[libre-riscv-dev] daily kan-ban update 19may2020

Tue May 19 18:34:47 BST 2020

On Tue, May 19, 2020 at 6:13 PM Jacob Lifshay <programmerjake at gmail.com> wrote:

> I'll be working on the mul and div pipelines today,

ah good, whew

> I'm planning on adding
> mul-add and mul-sub support to the partitionable multiplier since that's
> much easier than writing a whole new multiplier.

true.

(remember, the initial plan is not to use partitioning: just a
straight 64-bit MUL.  we are running in 180nm: latency is not high)

however.... if you feel that this really should be split into 2
pipeline stages, then even without partitioning at all (which,
remember, we are *not* doing - at all - for this critical Oct
deadline) it may indeed be easier to use PartMul because of its
pipeline capability, hard-code the partition bits to "fully open", and
set the "breakdown" point to a matrix of 4x32 or a matrix of 16x16-bit
MULs rather than the 8x8 which we tested the code with, last year.
########
» PROMPT A
Name each matrix size for the multiplier breakdown that the kan-ban update message mentions.
########
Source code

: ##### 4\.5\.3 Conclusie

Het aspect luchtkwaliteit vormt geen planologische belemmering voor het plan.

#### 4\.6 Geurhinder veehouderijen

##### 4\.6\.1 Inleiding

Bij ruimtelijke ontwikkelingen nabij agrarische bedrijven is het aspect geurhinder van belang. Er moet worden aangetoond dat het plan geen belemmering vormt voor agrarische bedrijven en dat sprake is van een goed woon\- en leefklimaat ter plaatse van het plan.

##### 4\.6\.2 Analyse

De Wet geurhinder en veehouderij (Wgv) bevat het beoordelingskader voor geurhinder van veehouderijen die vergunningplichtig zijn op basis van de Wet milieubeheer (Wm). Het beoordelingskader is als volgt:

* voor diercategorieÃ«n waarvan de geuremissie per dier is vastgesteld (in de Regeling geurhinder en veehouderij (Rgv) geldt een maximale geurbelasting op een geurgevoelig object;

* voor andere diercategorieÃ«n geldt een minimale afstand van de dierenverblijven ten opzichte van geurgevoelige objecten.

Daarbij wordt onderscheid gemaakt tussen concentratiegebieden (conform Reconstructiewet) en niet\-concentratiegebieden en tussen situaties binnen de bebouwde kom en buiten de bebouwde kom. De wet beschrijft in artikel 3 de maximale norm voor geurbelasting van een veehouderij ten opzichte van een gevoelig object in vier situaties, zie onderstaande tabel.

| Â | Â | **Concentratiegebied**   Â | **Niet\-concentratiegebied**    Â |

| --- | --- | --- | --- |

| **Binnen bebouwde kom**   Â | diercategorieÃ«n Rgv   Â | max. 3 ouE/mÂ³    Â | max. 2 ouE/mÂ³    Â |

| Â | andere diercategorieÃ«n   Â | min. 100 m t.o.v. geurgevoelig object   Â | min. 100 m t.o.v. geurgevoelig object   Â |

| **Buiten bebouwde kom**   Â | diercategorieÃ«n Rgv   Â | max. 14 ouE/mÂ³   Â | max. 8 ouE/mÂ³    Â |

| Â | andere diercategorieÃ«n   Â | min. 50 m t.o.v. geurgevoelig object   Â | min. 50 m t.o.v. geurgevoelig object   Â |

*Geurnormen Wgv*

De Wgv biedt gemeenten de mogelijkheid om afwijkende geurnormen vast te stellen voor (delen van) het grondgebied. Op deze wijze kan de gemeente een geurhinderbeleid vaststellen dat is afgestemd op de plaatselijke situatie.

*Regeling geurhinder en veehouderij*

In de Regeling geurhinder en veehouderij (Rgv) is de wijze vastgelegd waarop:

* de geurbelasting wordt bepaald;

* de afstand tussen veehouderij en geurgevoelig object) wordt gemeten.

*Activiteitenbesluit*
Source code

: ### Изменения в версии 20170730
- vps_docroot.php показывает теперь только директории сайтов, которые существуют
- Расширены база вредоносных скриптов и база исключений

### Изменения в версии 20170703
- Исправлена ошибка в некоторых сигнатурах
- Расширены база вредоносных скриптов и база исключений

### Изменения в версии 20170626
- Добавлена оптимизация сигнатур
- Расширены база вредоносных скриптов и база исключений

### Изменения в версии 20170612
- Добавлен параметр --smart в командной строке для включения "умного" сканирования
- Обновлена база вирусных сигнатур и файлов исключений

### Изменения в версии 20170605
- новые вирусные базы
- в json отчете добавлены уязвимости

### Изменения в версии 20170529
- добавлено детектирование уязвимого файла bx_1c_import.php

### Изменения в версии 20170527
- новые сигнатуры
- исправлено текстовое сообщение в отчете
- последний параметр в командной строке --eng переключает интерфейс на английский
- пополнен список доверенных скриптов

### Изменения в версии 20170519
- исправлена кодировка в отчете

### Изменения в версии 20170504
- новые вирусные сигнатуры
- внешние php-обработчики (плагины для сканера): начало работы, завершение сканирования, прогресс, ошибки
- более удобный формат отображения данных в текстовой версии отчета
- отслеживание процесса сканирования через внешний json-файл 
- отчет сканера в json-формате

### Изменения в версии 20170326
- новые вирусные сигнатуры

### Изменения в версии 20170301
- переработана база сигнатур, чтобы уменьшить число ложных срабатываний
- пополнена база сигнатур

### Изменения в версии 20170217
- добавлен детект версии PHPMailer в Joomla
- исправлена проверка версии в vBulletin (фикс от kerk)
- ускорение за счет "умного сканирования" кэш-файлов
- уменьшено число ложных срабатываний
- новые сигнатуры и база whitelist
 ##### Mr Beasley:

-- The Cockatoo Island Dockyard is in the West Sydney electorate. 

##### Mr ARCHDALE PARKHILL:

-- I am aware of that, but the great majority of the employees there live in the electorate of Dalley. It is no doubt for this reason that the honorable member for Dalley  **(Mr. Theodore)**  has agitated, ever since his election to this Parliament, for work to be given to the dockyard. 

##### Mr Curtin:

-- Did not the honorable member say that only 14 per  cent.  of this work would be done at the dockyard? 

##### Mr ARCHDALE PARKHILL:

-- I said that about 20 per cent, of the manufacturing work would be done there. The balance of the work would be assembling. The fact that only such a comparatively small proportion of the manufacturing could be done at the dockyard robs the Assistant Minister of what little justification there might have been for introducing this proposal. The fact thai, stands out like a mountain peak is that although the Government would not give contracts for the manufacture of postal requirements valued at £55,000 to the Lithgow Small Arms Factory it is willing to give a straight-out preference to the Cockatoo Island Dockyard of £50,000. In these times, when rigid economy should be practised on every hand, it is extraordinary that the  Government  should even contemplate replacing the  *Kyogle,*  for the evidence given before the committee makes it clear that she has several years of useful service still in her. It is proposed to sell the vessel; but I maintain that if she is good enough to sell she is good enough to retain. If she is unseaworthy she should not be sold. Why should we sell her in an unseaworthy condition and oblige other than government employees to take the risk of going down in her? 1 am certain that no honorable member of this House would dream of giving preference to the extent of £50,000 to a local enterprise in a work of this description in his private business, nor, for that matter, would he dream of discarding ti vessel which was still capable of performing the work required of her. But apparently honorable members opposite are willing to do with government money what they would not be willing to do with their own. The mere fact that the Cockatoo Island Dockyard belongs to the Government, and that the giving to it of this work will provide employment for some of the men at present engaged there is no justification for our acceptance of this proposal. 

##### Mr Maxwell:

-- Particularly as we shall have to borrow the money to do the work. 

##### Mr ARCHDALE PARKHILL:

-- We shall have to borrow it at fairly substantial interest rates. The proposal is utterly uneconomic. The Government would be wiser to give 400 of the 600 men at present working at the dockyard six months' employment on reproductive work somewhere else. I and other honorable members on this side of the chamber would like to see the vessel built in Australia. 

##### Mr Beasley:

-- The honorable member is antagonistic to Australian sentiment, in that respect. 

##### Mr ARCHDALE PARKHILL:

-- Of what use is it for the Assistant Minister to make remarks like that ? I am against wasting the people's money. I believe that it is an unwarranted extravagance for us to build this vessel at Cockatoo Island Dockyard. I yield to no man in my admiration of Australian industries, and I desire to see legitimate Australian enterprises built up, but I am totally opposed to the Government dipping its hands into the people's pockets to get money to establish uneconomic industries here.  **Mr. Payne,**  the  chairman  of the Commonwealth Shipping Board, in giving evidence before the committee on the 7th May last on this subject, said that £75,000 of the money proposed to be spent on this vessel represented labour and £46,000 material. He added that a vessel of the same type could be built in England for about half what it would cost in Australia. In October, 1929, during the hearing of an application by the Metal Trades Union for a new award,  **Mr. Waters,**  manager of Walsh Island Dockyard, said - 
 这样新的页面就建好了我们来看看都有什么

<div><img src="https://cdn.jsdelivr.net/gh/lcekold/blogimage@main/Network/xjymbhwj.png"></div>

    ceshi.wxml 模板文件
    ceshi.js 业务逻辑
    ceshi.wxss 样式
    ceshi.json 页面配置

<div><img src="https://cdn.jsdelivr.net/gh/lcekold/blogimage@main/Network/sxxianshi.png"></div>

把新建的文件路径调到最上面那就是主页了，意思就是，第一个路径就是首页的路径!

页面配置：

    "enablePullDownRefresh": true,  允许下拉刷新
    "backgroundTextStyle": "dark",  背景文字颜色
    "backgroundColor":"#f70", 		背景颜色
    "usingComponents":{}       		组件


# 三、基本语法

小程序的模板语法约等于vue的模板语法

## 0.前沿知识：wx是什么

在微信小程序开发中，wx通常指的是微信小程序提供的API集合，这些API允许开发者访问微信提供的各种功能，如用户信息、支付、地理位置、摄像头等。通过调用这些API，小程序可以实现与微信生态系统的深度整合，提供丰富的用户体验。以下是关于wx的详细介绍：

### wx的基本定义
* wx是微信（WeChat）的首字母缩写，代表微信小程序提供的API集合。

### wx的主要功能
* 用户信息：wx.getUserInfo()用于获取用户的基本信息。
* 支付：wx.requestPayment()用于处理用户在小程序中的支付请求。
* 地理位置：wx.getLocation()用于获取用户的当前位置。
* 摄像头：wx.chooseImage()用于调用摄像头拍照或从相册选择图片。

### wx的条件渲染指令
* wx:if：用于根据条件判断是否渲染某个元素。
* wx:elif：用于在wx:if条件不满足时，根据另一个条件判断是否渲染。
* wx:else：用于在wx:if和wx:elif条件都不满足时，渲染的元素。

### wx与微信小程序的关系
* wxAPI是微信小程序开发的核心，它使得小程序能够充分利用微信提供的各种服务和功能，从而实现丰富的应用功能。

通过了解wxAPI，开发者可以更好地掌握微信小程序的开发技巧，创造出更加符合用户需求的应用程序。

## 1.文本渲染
########
» PROMPT B
Filter the listing down to the lines that contain the string "строке".

» RESPONSE A
- 4x32
- 16x16-bit
- 8x8

» RESPONSE B
- Добавлен параметр --smart в командной строке для включения "умного" сканирования
- последний параметр в командной строке --eng переключает интерфейс на английский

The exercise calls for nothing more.